TEXT SHOWN =>
================
Throwing Away the Key

Thoughts on life imprisonment without parole, in New Zealand and in Canada

Last week, Justice Mander of New Zealand’s High Court sentenced the Christchurch mosque shooter to life imprisonment without the possibility of parole for the murder of 51 people, attempted murder of 40 others, and terrorism. This punishment is provided for by section 103(2A) of New Zealand’s Sentencing Act 2002.

Justice Mander’s sentencing remarks in R v Tarrant, [2020] NZHC 2192hold some lessons for Canadians, as the Québec Court of Appeal is considering the appeals of both the Crown and the accused from the sentence the Superior Court imposed on the Québec mosque shooter in R v Bissonnette, 2019 QCCS 354. In that decision, about which Maxime St-Hilaire and I wrote here, Justice Huot found the possibility of stacking parole ineligibility periods for multiple murders in a way that amounted to sentencing those who commit them to life imprisonment without parole to a cruel and unusual punishment and a deprivation of liberty contrary to principles of fundamental justice, contrary to sections 7 and 12 of the Canadian Charter of Rights and Freedoms.
================
DATA SUPPLIED =>
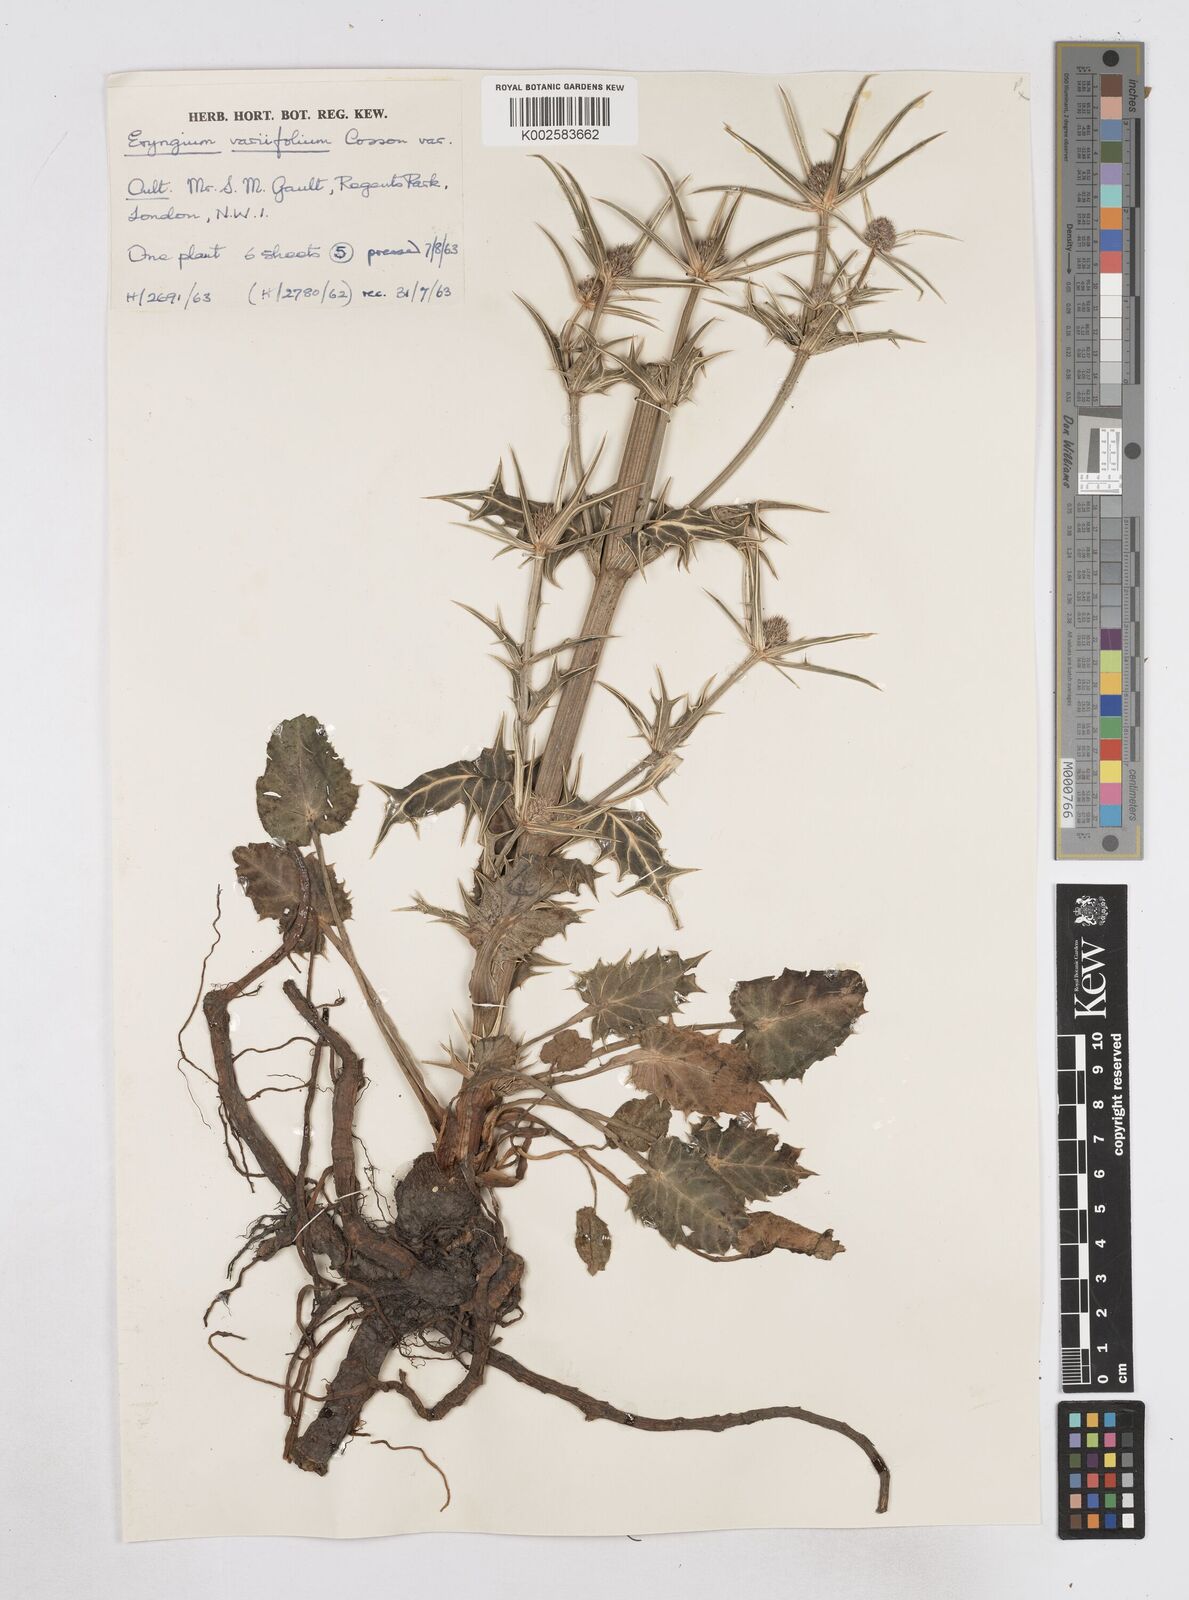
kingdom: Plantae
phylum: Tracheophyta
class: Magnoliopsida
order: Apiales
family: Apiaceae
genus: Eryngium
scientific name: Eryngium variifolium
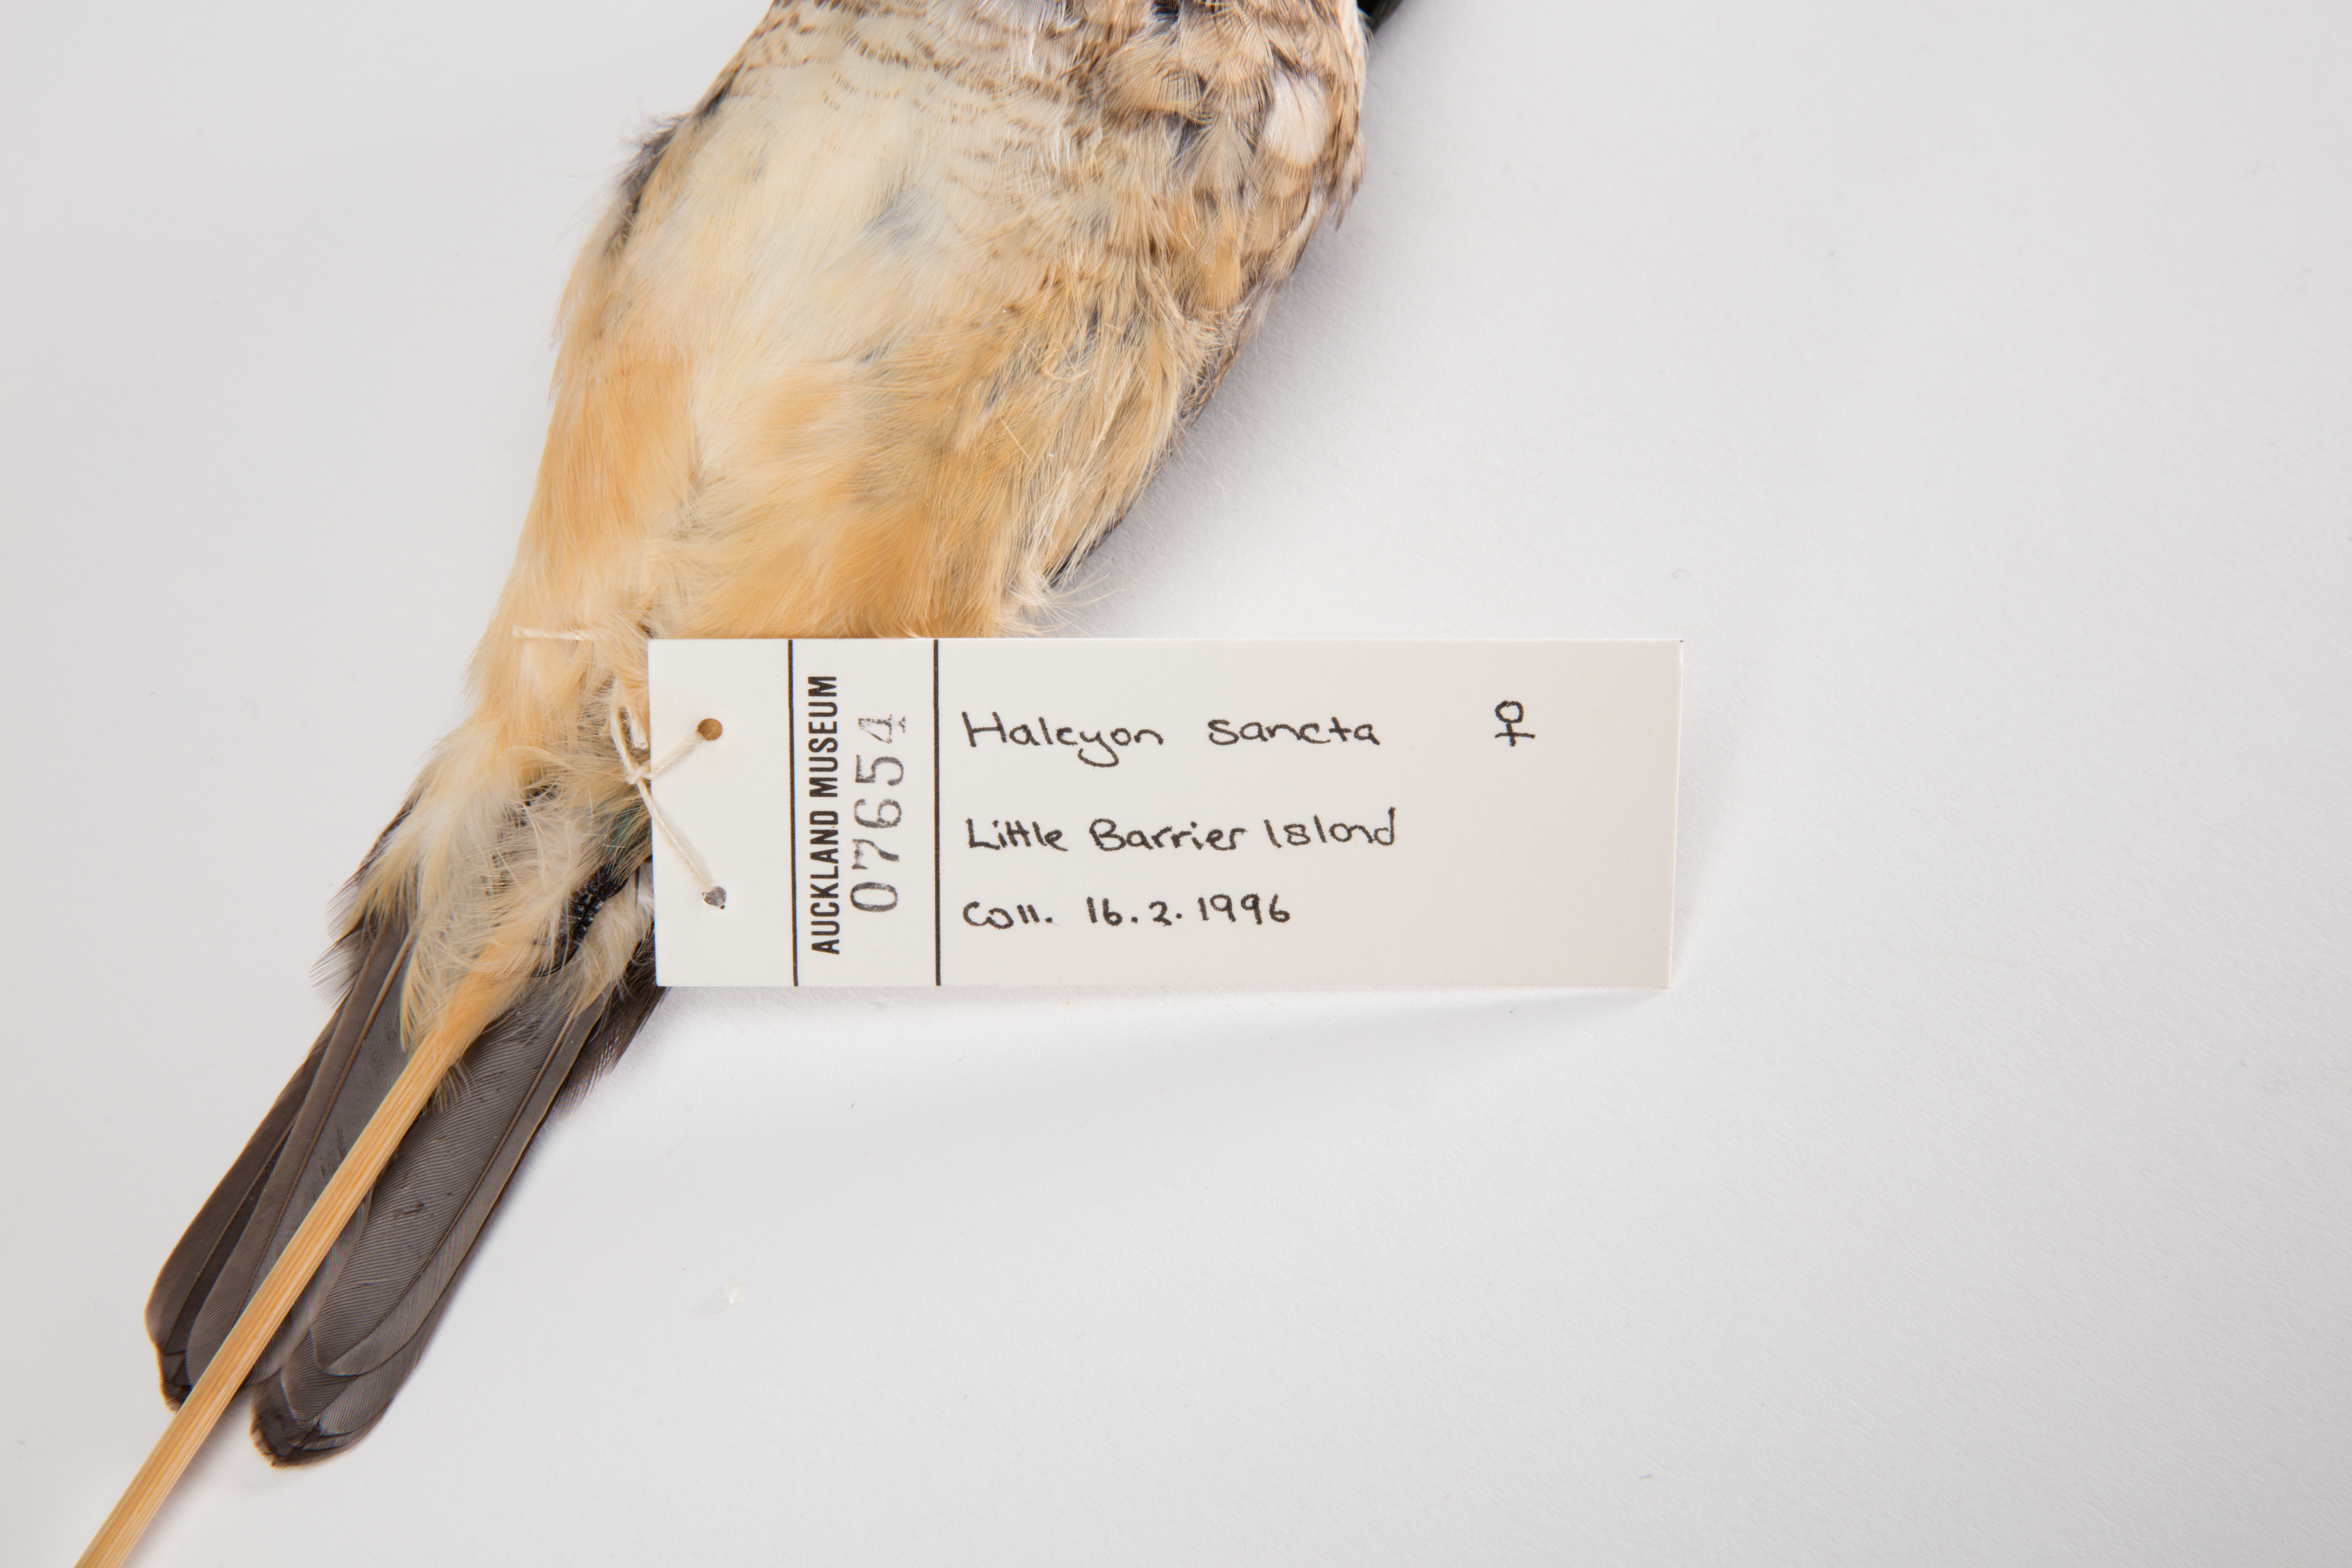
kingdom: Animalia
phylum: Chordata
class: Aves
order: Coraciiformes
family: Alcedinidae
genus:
================
EXERCISE TASKS =>
a: Repeat, word for word, the stretch of the life-without-parole text from "Thoughts on life" through "Sentencing Act 2002.".
b: Carry on the text about life imprisonment without parole, picking up after its last sentence.

SOLVED TASKS =>
a:
Thoughts on life imprisonment without parole, in New Zealand and in Canada

Last week, Justice Mander of New Zealand’s High Court sentenced the Christchurch mosque shooter to life imprisonment without the possibility of parole for the murder of 51 people, attempted murder of 40 others, and terrorism. This punishment is provided for by section 103(2A) of New Zealand’s Sentencing Act 2002.

b:
Although stating that “the needs of denunciation, of setting an example, and of incapacitation” are especially “pressing” [766; translation mine], Justice Huot went on to find that life imprisonment without a realistic prospect of parole was contrary to Canadian values. Canada, he wrote, “is not a land where the most undesirable elements of the community are shut in a gaol and their very existence forgotten, the key of their liberty having been thrown into the river of a vast collective indifference.” [845; tanslation Professor St-Hilaire’s and mine] For him, the possibility of rehabilitation, even for the worst offenders, means that it is “sophistry to assert that [multiple murderers] should reasonably expect, in a free, civilized, and democratic society, to spend the rest of their days behind bars”. [975] Justice Mander’s cogent remarks help show that this was wrong.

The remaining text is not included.